___ Extracted records ___

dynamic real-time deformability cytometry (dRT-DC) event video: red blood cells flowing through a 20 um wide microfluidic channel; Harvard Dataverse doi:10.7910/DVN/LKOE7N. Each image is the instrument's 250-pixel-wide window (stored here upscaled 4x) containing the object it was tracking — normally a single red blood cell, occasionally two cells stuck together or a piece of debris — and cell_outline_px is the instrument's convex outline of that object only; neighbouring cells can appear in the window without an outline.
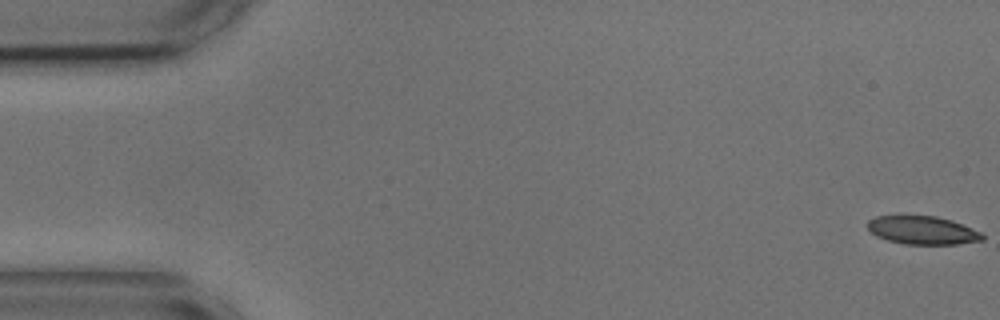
{"species": "common noctule bat (a hibernating species)", "species_latin": "Nyctalus noctula", "temperature_condition": "cold", "stored_images_in_passage": 55, "camera_frame_rate_fps": 3000, "um_per_image_px": 0.085, "animal": {"sex": "male", "body_mass_g": 17.9, "forearm_length_mm": 54.2}, "frame": {"image": 1, "passage_image": 1, "time_ms": 0.0, "image_size_px": [1000, 320], "cell_outline_px": [[984, 240], [956, 244], [904, 244], [888, 240], [876, 236], [868, 228], [868, 220], [876, 216], [900, 212], [936, 216], [952, 220], [972, 228], [980, 232], [984, 236]], "centroid_in_image_um": [78.36, 19.51], "position_along_channel_um": 6.6, "area_um2": 19.65}}
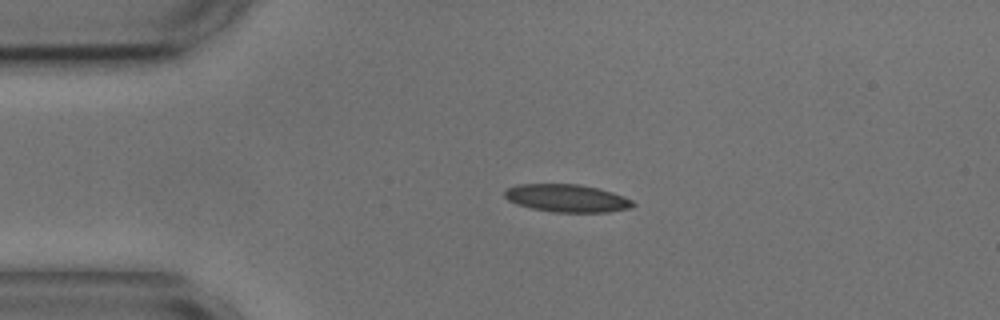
{"frame": {"image": 2, "passage_image": 12, "time_ms": 3.667, "image_size_px": [1000, 320], "cell_outline_px": [[636, 204], [632, 208], [608, 212], [552, 212], [532, 208], [516, 204], [508, 200], [504, 196], [504, 192], [508, 188], [516, 184], [580, 184], [612, 192], [624, 196], [632, 200]], "centroid_in_image_um": [48.2, 16.85], "position_along_channel_um": 36.8, "area_um2": 20.81}}
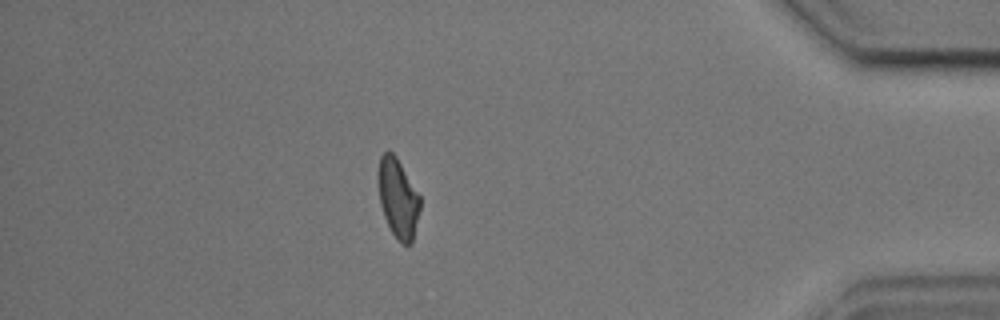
{"frame": {"image": 3, "passage_image": 48, "time_ms": 15.667, "image_size_px": [1000, 320], "cell_outline_px": [[420, 208], [412, 244], [404, 244], [392, 232], [384, 216], [380, 204], [376, 176], [380, 156], [388, 148], [396, 156], [420, 196]], "centroid_in_image_um": [33.8, 16.78], "position_along_channel_um": 401.4, "area_um2": 19.42}, "authors_computed_cell_mechanics": {"area_um2": 20.2878, "velocity_mm_per_s": 3.6301, "shape_relaxation_time_tau1_ms": 3.0429, "shape_relaxation_time_tau2_ms": 1.9184, "deformation_change_tau1": 0.1356, "deformation_change_tau2": 0.1042}}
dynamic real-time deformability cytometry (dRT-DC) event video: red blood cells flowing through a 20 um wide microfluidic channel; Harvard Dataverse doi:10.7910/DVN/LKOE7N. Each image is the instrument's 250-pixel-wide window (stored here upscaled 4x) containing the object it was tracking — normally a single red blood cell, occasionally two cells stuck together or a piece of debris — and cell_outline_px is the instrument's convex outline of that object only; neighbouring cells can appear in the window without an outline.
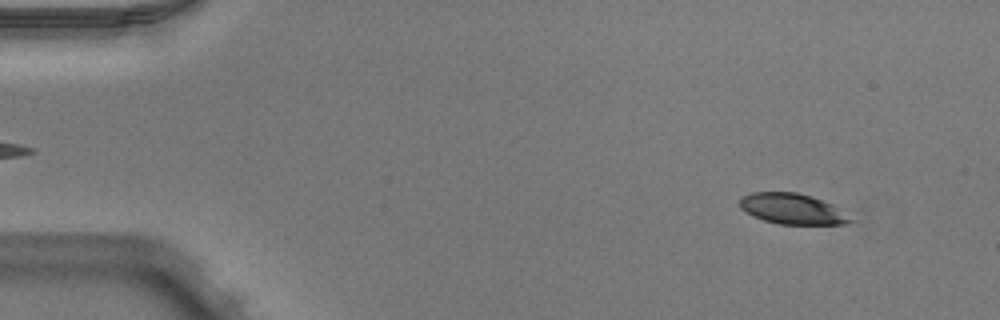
{"species": "Egyptian fruit bat (a non-hibernating species)", "species_latin": "Rousettus aegyptiacus", "temperature_condition": "warm", "stored_images_in_passage": 51, "camera_frame_rate_fps": 3000, "um_per_image_px": 0.085, "animal": {"sex": "male"}, "frame": {"image": 1, "passage_image": 5, "time_ms": 1.333, "image_size_px": [1000, 320], "cell_outline_px": [[856, 220], [848, 224], [780, 224], [764, 220], [752, 216], [744, 212], [740, 208], [740, 196], [752, 192], [796, 192], [812, 196], [832, 204]], "centroid_in_image_um": [67.34, 17.75], "position_along_channel_um": 17.7, "area_um2": 19.94}}
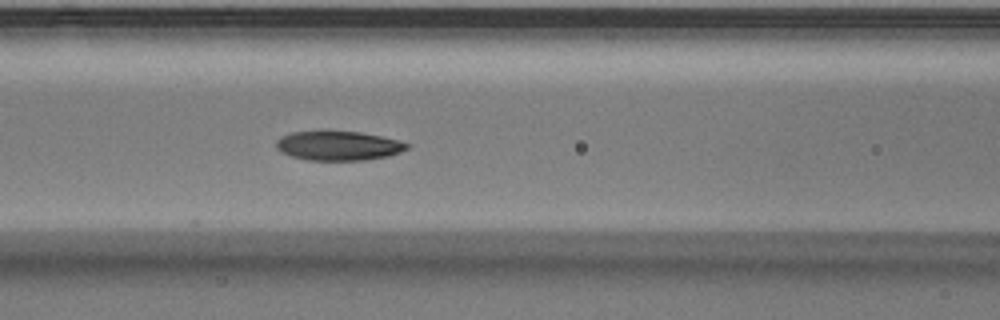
{"frame": {"image": 2, "passage_image": 22, "time_ms": 7.0, "image_size_px": [1000, 320], "cell_outline_px": [[412, 144], [408, 148], [400, 152], [388, 156], [364, 160], [308, 160], [292, 156], [280, 152], [276, 148], [276, 140], [280, 136], [292, 132], [320, 128], [328, 128], [360, 132], [400, 140]], "centroid_in_image_um": [28.72, 12.33], "position_along_channel_um": 137.9, "area_um2": 23.35}}
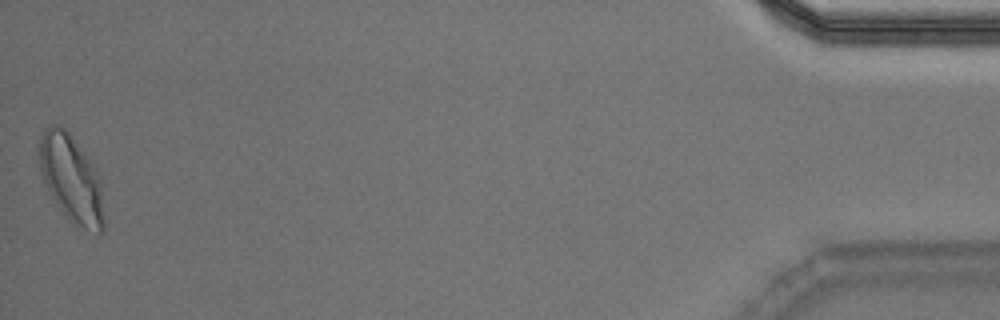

___

Brief> Leave out the pictures and transcribe everything else exactly.

Worked solution>
dynamic real-time deformability cytometry (dRT-DC) event video: red blood cells flowing through a 20 um wide microfluidic channel; Harvard Dataverse doi:10.7910/DVN/LKOE7N. Each image is the instrument's 250-pixel-wide window (stored here upscaled 4x) containing the object it was tracking — normally a single red blood cell, occasionally two cells stuck together or a piece of debris — and cell_outline_px is the instrument's convex outline of that object only; neighbouring cells can appear in the window without an outline.
{"species": "common noctule bat (a hibernating species)", "species_latin": "Nyctalus noctula", "temperature_condition": "cold", "stored_images_in_passage": 55, "camera_frame_rate_fps": 3000, "um_per_image_px": 0.085, "animal": {"sex": "male", "body_mass_g": 17.9, "forearm_length_mm": 54.2}, "frame": {"image": 1, "passage_image": 1, "time_ms": 0.0, "image_size_px": [1000, 320], "cell_outline_px": [[984, 240], [956, 244], [904, 244], [888, 240], [876, 236], [868, 228], [868, 220], [876, 216], [900, 212], [936, 216], [952, 220], [972, 228], [980, 232], [984, 236]], "centroid_in_image_um": [78.36, 19.51], "position_along_channel_um": 6.6, "area_um2": 19.65}}
{"frame": {"image": 2, "passage_image": 12, "time_ms": 3.667, "image_size_px": [1000, 320], "cell_outline_px": [[636, 204], [632, 208], [608, 212], [552, 212], [532, 208], [516, 204], [508, 200], [504, 196], [504, 192], [508, 188], [516, 184], [580, 184], [612, 192], [624, 196], [632, 200]], "centroid_in_image_um": [48.2, 16.85], "position_along_channel_um": 36.8, "area_um2": 20.81}}
{"frame": {"image": 3, "passage_image": 48, "time_ms": 15.667, "image_size_px": [1000, 320], "cell_outline_px": [[420, 208], [412, 244], [404, 244], [392, 232], [384, 216], [380, 204], [376, 176], [380, 156], [388, 148], [396, 156], [420, 196]], "centroid_in_image_um": [33.8, 16.78], "position_along_channel_um": 401.4, "area_um2": 19.42}, "authors_computed_cell_mechanics": {"area_um2": 20.2878, "velocity_mm_per_s": 3.6301, "shape_relaxation_time_tau1_ms": 3.0429, "shape_relaxation_time_tau2_ms": 1.9184, "deformation_change_tau1": 0.1356, "deformation_change_tau2": 0.1042}}
dynamic real-time deformability cytometry (dRT-DC) event video: red blood cells flowing through a 20 um wide microfluidic channel; Harvard Dataverse doi:10.7910/DVN/LKOE7N. Each image is the instrument's 250-pixel-wide window (stored here upscaled 4x) containing the object it was tracking — normally a single red blood cell, occasionally two cells stuck together or a piece of debris — and cell_outline_px is the instrument's convex outline of that object only; neighbouring cells can appear in the window without an outline.
{"species": "Egyptian fruit bat (a non-hibernating species)", "species_latin": "Rousettus aegyptiacus", "temperature_condition": "warm", "stored_images_in_passage": 51, "camera_frame_rate_fps": 3000, "um_per_image_px": 0.085, "animal": {"sex": "male"}, "frame": {"image": 1, "passage_image": 5, "time_ms": 1.333, "image_size_px": [1000, 320], "cell_outline_px": [[856, 220], [848, 224], [780, 224], [764, 220], [752, 216], [744, 212], [740, 208], [740, 196], [752, 192], [796, 192], [812, 196], [832, 204]], "centroid_in_image_um": [67.34, 17.75], "position_along_channel_um": 17.7, "area_um2": 19.94}}
{"frame": {"image": 2, "passage_image": 22, "time_ms": 7.0, "image_size_px": [1000, 320], "cell_outline_px": [[412, 144], [408, 148], [400, 152], [388, 156], [364, 160], [308, 160], [292, 156], [280, 152], [276, 148], [276, 140], [280, 136], [292, 132], [320, 128], [328, 128], [360, 132], [400, 140]], "centroid_in_image_um": [28.72, 12.33], "position_along_channel_um": 137.9, "area_um2": 23.35}}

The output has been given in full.